** AIM OF THE TASK **
Copy each line of the records that holds the string "umiarsuit".

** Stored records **
..............................

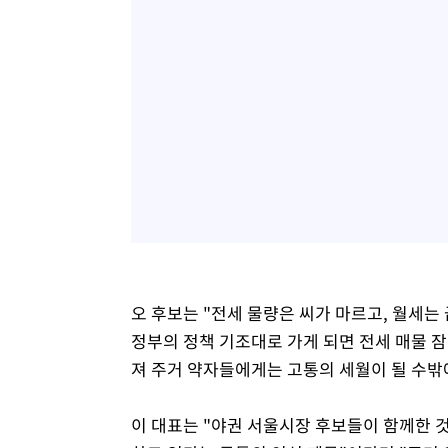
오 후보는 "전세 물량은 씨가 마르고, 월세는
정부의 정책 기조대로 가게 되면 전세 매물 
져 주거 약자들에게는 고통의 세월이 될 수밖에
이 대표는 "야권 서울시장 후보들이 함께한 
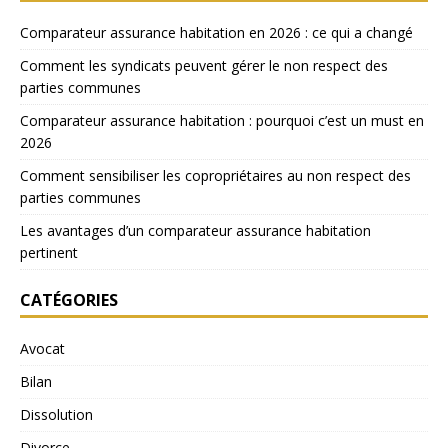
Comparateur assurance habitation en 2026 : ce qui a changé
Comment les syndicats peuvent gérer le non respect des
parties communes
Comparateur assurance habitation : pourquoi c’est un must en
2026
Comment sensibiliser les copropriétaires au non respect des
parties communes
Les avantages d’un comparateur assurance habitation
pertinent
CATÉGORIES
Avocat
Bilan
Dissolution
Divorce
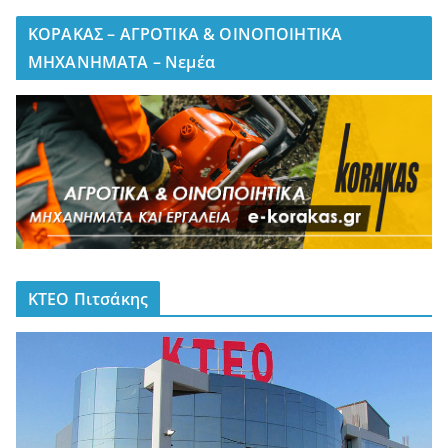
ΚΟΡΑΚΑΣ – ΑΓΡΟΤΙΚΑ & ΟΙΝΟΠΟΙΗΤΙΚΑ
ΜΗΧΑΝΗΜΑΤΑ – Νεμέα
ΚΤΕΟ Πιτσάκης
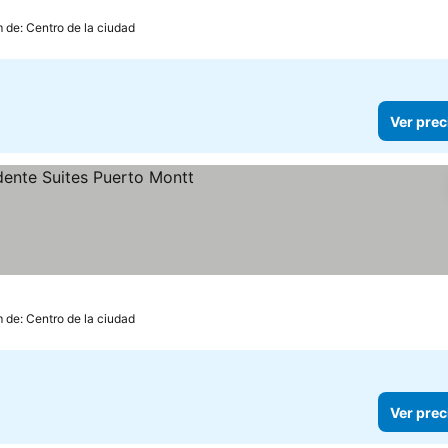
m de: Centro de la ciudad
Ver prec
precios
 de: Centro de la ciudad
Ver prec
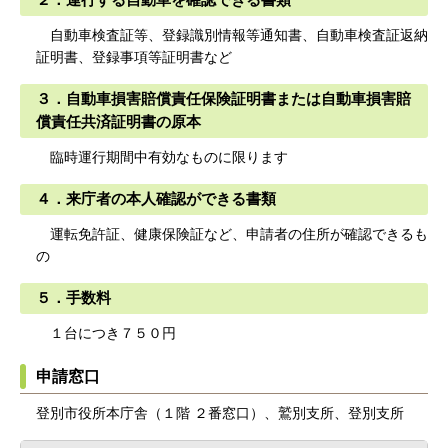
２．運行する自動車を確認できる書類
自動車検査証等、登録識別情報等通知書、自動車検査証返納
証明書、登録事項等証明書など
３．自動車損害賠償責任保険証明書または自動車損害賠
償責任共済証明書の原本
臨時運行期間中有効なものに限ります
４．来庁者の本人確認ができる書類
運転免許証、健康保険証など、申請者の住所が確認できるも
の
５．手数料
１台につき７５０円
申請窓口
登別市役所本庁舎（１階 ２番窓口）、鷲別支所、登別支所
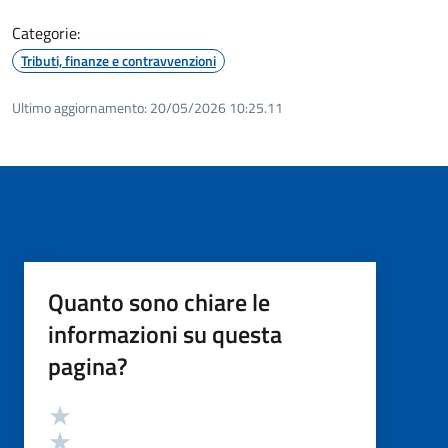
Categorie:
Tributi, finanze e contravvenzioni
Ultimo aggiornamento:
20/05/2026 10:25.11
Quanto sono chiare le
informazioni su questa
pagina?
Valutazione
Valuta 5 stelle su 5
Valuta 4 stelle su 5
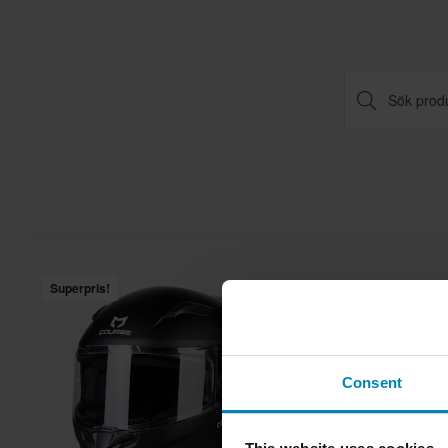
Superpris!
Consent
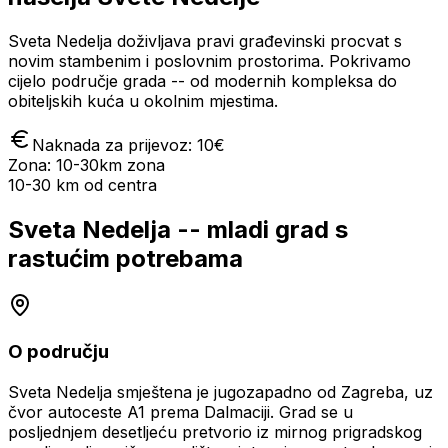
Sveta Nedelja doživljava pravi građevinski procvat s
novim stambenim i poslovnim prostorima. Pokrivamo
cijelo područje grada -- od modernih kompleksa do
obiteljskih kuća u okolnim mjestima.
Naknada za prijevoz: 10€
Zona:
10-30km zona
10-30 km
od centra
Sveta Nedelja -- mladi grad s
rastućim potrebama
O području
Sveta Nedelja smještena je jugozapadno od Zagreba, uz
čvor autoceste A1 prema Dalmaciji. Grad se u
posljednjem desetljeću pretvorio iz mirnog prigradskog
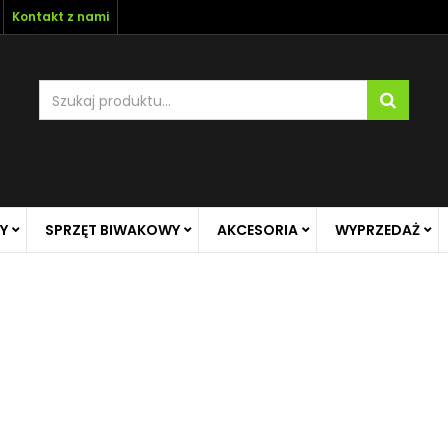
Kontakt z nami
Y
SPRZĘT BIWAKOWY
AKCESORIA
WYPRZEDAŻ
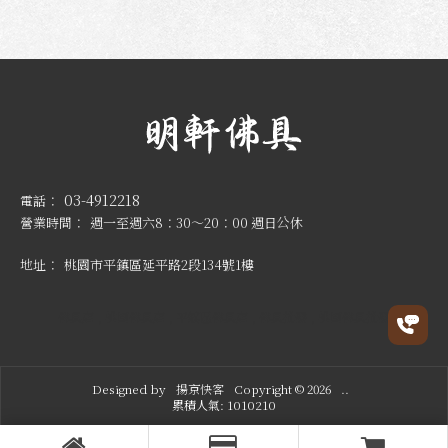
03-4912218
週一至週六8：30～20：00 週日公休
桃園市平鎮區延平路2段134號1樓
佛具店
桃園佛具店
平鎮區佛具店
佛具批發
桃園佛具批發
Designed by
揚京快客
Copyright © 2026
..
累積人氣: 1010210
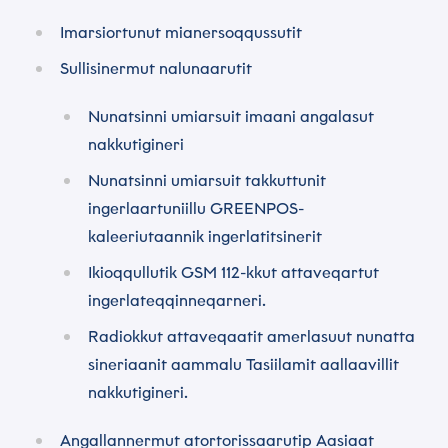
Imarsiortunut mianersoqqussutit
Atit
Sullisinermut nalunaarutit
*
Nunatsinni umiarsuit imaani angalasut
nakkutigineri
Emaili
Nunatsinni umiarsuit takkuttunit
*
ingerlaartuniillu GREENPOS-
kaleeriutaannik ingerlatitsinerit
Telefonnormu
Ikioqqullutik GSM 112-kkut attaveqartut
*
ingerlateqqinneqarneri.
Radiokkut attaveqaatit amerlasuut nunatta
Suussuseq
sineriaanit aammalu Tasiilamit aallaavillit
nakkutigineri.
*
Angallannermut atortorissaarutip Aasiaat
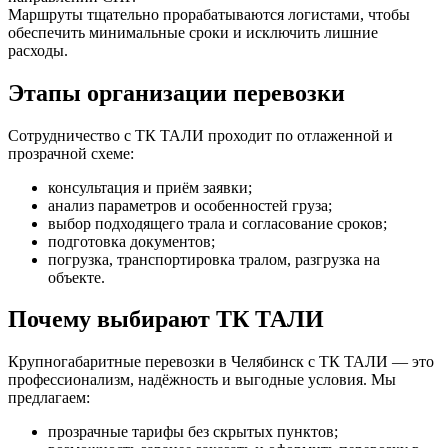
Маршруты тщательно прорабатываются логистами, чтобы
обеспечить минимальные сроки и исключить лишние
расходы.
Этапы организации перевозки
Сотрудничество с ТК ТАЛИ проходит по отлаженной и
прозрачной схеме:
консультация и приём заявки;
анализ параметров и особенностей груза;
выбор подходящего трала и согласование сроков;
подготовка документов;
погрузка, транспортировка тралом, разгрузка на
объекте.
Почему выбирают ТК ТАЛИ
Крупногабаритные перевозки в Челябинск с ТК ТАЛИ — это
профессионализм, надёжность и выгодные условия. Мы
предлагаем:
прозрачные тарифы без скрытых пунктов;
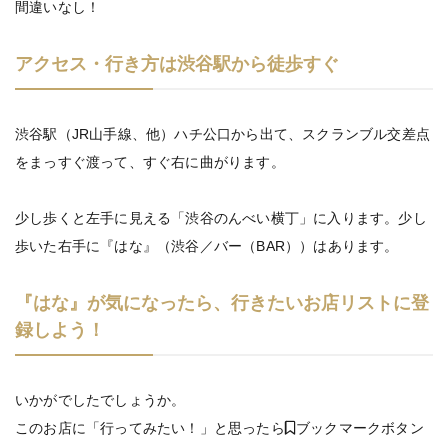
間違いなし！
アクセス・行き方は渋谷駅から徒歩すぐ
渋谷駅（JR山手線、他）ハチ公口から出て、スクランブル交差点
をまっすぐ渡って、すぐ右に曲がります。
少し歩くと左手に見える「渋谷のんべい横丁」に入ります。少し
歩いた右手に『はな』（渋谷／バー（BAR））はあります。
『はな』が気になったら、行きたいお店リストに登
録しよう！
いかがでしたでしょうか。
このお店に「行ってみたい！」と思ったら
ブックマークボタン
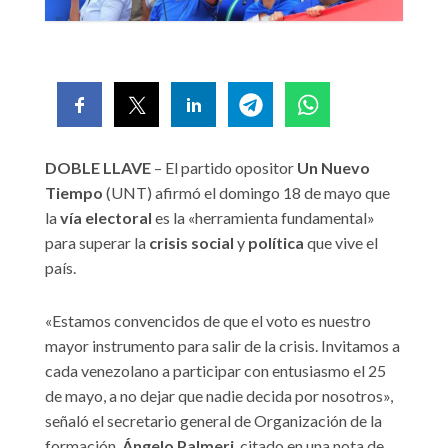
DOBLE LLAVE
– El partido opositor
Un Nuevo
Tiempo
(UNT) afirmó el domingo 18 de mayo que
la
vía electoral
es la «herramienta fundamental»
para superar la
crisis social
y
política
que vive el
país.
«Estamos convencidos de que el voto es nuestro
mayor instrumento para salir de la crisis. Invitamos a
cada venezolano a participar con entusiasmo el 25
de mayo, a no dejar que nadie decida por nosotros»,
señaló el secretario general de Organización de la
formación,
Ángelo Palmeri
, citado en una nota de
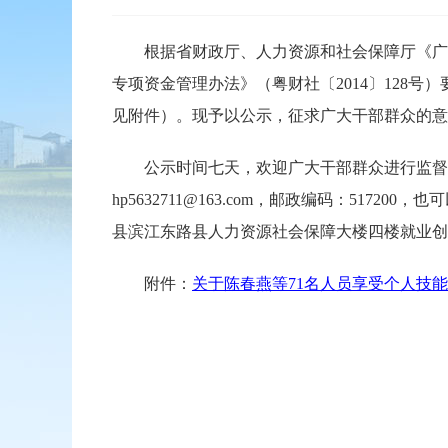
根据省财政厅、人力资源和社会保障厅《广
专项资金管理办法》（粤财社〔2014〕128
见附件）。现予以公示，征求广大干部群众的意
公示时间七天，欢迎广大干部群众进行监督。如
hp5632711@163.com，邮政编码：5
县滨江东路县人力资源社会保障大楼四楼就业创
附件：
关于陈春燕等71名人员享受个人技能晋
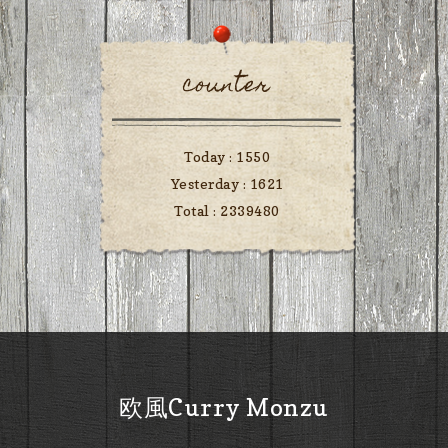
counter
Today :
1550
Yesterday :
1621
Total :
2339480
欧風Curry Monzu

..............................

** RESULT FOR THIS EXERCISE **
Nunatsinni umiarsuit imaani angalasut
Nunatsinni umiarsuit takkuttunit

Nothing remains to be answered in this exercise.